== TRAVAIL DEMANDÉ ==
Poursuivez le texte sur la fin du « champagne » soviétique après sa dernière phrase.

La fin du « champagne » soviétique

« Il n’est champagne que de la Champagne » selon le Comité Interprofessionnel des Vins de Champagne (CIVC). En vertu de quoi, après un accord avec le CIVC, les producteurs de « Shampanskoye » (champagne en russe) ne pourront plus apposer cette mention sur leurs bouteilles.

Qu’est-ce que le « Shampanskoye » ou champagne soviétique ? Il s’agit d’une marque générique de vin effervescent, à base d’aligoté et de chardonnay, qui était fabriquée dans l’ex-URSS. Sa technique d’élaboration a été mise au point en 1928 et sa production de masse a débuté en 1937. Après la dissolution de l’Union Soviétique, des sociétés privées en Russie, en Ukraine ou encore en Moldavie, ont racheté les droits d’utilisation de l’appellation et l’ont utilisée comme une marque pour recommencer à le fabriquer.

A l’issue de négociations qui ont débuté au début des années 1980 le CIVC a enfin obtenu gain de cause. Evidemment les producteurs de champagne soviétique étaient farouchement opposés à cet accord par crainte de voir leurs ventes dégringoler. Rappelons que cette marque, créée sous Staline, est encore utilisée par de nombreux producteurs (la Russie en produit une quantité considérable alors que le « vrai » champagne ne représente que des volumes très faibles sur le marché russe).

== DONNÉES EXTRAITES ==

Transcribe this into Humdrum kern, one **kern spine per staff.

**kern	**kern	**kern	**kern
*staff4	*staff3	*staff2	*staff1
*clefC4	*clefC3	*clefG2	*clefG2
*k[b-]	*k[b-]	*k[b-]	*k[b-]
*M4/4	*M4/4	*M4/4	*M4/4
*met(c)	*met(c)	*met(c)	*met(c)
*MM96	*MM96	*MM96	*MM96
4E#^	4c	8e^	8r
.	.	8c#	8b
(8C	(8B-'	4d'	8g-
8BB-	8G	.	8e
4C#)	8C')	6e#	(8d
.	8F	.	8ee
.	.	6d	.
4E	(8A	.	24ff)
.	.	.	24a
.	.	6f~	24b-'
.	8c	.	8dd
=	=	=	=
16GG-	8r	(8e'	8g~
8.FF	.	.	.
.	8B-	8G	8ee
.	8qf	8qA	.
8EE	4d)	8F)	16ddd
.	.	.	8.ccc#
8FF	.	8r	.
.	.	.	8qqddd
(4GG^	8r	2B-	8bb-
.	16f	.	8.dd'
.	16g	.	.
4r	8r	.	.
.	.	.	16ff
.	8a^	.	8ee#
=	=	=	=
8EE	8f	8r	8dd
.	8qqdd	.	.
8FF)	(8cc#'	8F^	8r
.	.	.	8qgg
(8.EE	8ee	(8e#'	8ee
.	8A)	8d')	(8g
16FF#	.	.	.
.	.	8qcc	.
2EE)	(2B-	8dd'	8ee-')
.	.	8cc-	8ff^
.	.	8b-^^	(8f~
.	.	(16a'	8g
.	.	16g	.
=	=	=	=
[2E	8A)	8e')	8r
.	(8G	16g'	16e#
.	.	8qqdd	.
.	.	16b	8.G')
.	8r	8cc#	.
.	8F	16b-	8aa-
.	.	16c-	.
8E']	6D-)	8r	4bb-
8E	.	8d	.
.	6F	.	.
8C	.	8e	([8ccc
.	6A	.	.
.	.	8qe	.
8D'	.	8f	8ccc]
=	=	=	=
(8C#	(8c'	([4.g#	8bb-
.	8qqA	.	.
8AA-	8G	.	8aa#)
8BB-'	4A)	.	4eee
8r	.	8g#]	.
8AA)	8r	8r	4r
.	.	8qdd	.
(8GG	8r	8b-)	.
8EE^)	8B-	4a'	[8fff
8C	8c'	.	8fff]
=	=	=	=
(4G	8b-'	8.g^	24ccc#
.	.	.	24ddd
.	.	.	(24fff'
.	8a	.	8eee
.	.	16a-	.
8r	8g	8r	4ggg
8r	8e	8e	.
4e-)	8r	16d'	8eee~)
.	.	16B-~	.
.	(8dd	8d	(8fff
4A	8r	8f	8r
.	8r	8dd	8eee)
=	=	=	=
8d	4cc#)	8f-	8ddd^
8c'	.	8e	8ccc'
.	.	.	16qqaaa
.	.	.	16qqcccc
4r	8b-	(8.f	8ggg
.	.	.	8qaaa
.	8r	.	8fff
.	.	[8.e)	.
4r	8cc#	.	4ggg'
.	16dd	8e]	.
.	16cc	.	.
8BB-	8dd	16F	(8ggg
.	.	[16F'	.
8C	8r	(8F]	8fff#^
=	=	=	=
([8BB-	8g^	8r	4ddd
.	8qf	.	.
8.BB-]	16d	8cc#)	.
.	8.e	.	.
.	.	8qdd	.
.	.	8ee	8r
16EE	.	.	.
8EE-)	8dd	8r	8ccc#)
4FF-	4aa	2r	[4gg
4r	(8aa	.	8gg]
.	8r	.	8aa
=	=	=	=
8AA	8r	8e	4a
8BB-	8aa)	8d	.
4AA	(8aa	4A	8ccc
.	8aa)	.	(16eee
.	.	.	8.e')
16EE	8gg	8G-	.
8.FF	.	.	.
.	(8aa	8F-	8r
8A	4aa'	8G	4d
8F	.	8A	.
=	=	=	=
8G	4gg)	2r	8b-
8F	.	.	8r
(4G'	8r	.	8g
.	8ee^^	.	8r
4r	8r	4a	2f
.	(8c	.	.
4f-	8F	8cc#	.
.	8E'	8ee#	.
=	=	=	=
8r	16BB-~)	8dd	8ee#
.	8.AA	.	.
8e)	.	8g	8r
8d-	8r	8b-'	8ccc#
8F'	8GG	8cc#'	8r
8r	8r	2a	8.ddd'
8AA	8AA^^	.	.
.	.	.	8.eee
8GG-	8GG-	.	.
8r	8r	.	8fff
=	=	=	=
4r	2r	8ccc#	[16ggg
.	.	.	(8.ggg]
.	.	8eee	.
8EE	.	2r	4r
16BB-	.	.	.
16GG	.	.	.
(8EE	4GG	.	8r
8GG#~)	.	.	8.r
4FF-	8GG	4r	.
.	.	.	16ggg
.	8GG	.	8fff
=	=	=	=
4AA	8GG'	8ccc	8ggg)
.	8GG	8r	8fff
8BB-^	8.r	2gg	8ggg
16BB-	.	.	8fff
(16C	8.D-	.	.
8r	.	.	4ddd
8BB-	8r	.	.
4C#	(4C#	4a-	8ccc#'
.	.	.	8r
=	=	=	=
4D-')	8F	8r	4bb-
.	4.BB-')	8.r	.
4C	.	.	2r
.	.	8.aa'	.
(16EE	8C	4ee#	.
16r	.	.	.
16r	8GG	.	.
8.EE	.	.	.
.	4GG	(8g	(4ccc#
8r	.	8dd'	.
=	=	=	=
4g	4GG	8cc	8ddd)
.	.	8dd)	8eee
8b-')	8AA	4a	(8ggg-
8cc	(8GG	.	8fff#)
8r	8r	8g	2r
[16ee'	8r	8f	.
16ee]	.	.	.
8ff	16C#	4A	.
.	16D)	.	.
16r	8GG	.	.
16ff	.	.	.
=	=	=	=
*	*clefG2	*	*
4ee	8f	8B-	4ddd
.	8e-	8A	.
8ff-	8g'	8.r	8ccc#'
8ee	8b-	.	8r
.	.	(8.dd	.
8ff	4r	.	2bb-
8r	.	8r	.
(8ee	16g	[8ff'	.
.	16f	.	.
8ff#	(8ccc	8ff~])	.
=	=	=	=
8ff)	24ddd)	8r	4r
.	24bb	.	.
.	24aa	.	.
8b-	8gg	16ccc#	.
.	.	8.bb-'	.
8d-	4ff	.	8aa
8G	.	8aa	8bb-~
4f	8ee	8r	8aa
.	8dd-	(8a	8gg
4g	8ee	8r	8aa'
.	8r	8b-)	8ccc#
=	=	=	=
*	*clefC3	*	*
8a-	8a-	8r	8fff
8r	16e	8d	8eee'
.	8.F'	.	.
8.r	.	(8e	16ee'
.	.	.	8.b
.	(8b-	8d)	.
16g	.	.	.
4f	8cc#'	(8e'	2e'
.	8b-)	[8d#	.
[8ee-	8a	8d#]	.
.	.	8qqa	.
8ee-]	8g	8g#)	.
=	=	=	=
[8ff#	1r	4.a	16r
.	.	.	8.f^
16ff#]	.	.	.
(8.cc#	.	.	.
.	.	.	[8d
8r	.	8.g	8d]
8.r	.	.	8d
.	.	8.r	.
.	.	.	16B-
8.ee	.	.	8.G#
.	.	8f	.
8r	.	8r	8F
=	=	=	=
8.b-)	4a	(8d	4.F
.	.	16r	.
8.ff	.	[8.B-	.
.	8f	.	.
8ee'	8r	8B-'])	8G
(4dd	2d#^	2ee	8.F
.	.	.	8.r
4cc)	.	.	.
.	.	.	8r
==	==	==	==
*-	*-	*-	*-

== ZONE DE RÉPONSE ==
Ces derniers ont néanmoins consenti à abandonner la mention sous l’impulsion d’Abrau-Durso, producteur de vins mousseux effervescents, une marque détenue par Boris Titov, riche et influent négociant également propriétaire du château d’Avize en Champagne.

L’accord prévoit que les membres et futurs membres de l’Association de vin mousseux de Russie devront cesser d’utiliser la mention “Champagne” sur leurs étiquettes au plus tard en 2022…

Des propositions de nouvelles appellations, actuellement à l’étude, concernent la principale zone de production de ce type de vin, le Caucase Nord.

C’est l’occasion de rappeler que l’une des principales missions du CIVC est la protection de l’appellation. Cet organisme a mené bien des campagnes, les contentieux ont été nombreux (Espagne, Italie, Canada, Japon, Nouvelle-Zélande…) et certaines procédures sont toujours en cours, notamment en Californie ou l’on produit encore des vins appelés « Champagne ».